Two institutional forecasters came up with different projections on Thursday for what the economic impact of hundreds of thousands of migrants and refugees will be on Europe's economy.
A boost to output and improved public finances, the European Commission suggested in its latest economic forecasts. Already a toll, the European Bank for Reconstruction and Development (EBRD) concluded in a similar offering.
The contradiction is not as stark as it may seem. Both groups were looking at different types of countries on the migrant route.
The Commission was studying countries likely to receive the migrants as workers; the EBRD at countries through which the migrants flow – or outside Europe, where they wait to move on.

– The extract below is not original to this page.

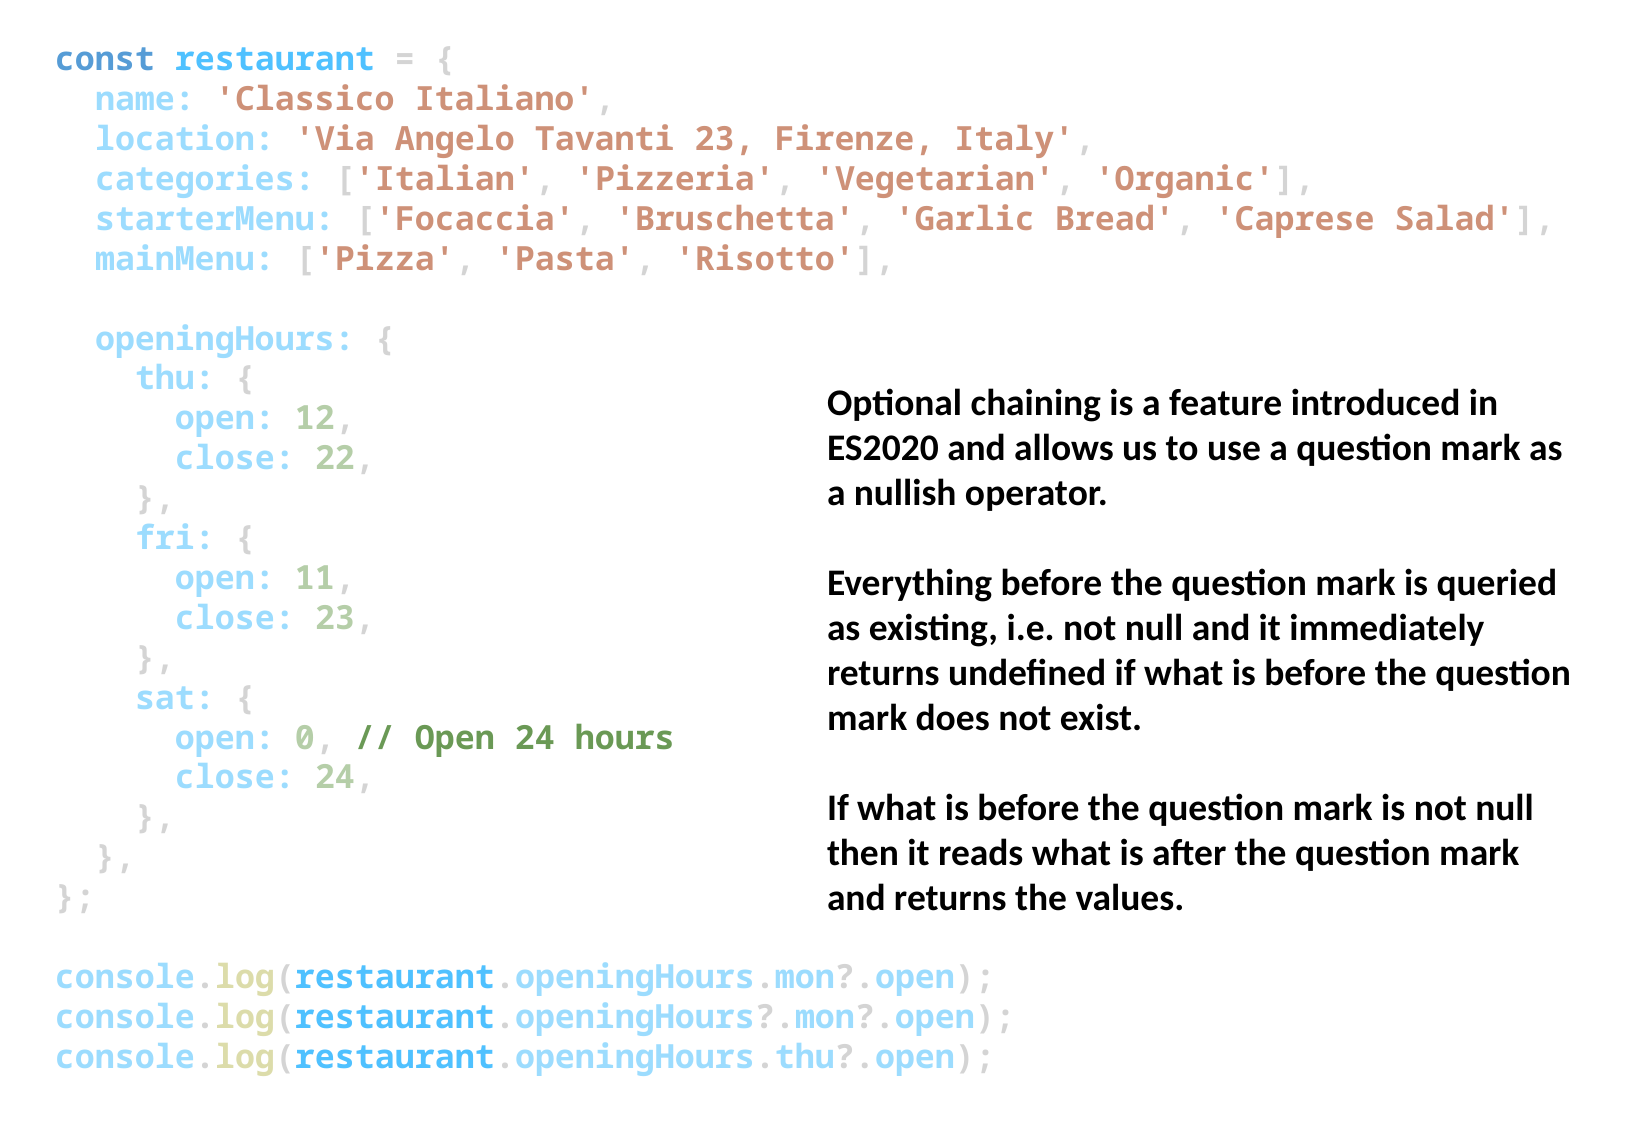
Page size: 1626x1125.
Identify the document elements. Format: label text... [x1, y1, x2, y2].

text_box const restaurant = { name: 'Classico Italiano', location: 'Via Angelo Tavanti 23, Firenze, Italy', categories: ['Italian', 'Pizzeria', 'Vegetarian', 'Organic'], starterMenu: ['Focaccia', 'Bruschetta', 'Garlic Bread', 'Caprese Salad'], mainMenu: ['Pizza', 'Pasta', 'Risotto'], openingHours: { thu: { open: 12, close: 22, }, fri: { open: 11, close: 23, }, sat: { open: 0, // Open 24 hours close: 24, }, }, }; console.log(restaurant.openingHours.mon?.open); console.log(restaurant.openingHours?.mon?.open); console.log(restaurant.openingHours.thu?.open); [40, 29, 1585, 1083]
text_box Optional chaining is a feature introduced in ES2020 and allows us to use a question mark as a nullish operator. Everything before the question mark is queried as existing, i.e. not null and it immediately returns undefined if what is before the question mark does not exist. If what is before the question mark is not null then it reads what is after the question mark and returns the values. [812, 370, 1587, 926]
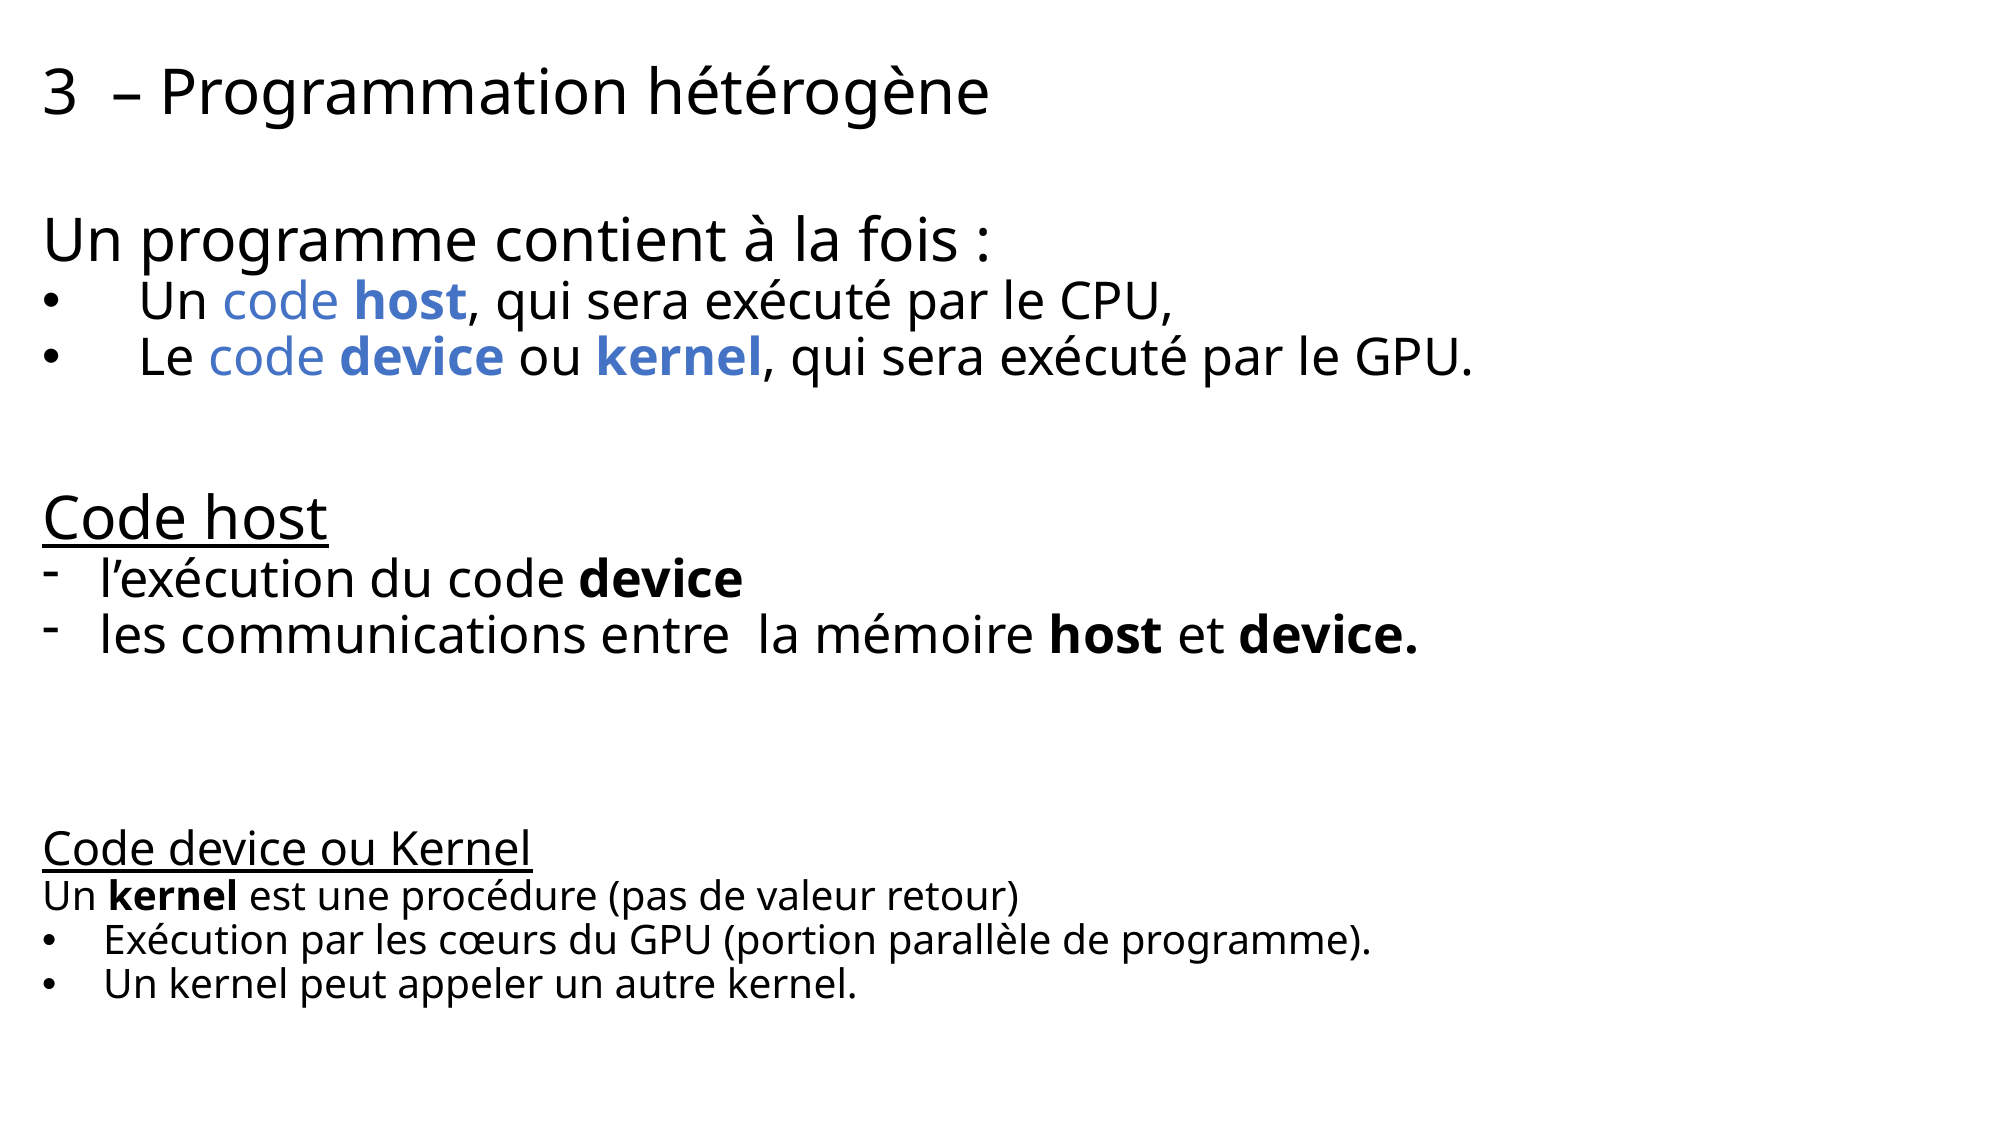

The Commission said that gross domestic product for the 28-nation European Union could be lifted by more than a quarter of a percent in 2017 if the migrants were skilled and around 0.18 percent if not.
The EBRD, however, cut its growth projections for Croatia, Hungary, Slovenia and Greece – transit countries for the huge migrant flow from Syria, Iraq and Afghanistan.
It also pointed to a heavy economic hit on non-EU Turkey, which hosts many of the refugees for Syria who either stay or move on to Europe.
Not all the downgrading was due to migration, but these latter countries bear the costs of refugee camps, security and transport without getting the benefit of new workers. Some are looking for EU aid as a result.
For the recipient countries, however, the arrival of a new wave of workers can be a boon, at least according to research by both University College London and the Paris-based Organisation for Economic Co-operation and Development (OECD) think tank.
A paper by the former in 2014 found that European immigrants to Britain contributed more than 20 billion pounds ($30.57 billion) to UK public finances between 2001 and 2011.
It also calculated that what it called "productive human capital" had been added that otherwise would have cost Britain 6.8 billion points in spending on education
The OECD's report was broader. It suggested, also in 2014, that immigrants make important contributions to the labor market, and give more in both taxes and social contributions than they receive in individual benefits.
But it also said that while immigration may lift an economy overall, it does not necessarily do so in a way that makes everyone richer.
"There is little doubt that where migration expands the workforce, aggregate GDP can be expected to grow," it said. "However, the situation is less clear when it comes to per capita GDP growth."
Because of the timing, neither study could look at Europe's current migrant situation. More than 760,000 people have already crossed the Mediterranean heading for the EU and the United Nations said on Thursday it expected around 5,000 a day would cross from Turkey over winter.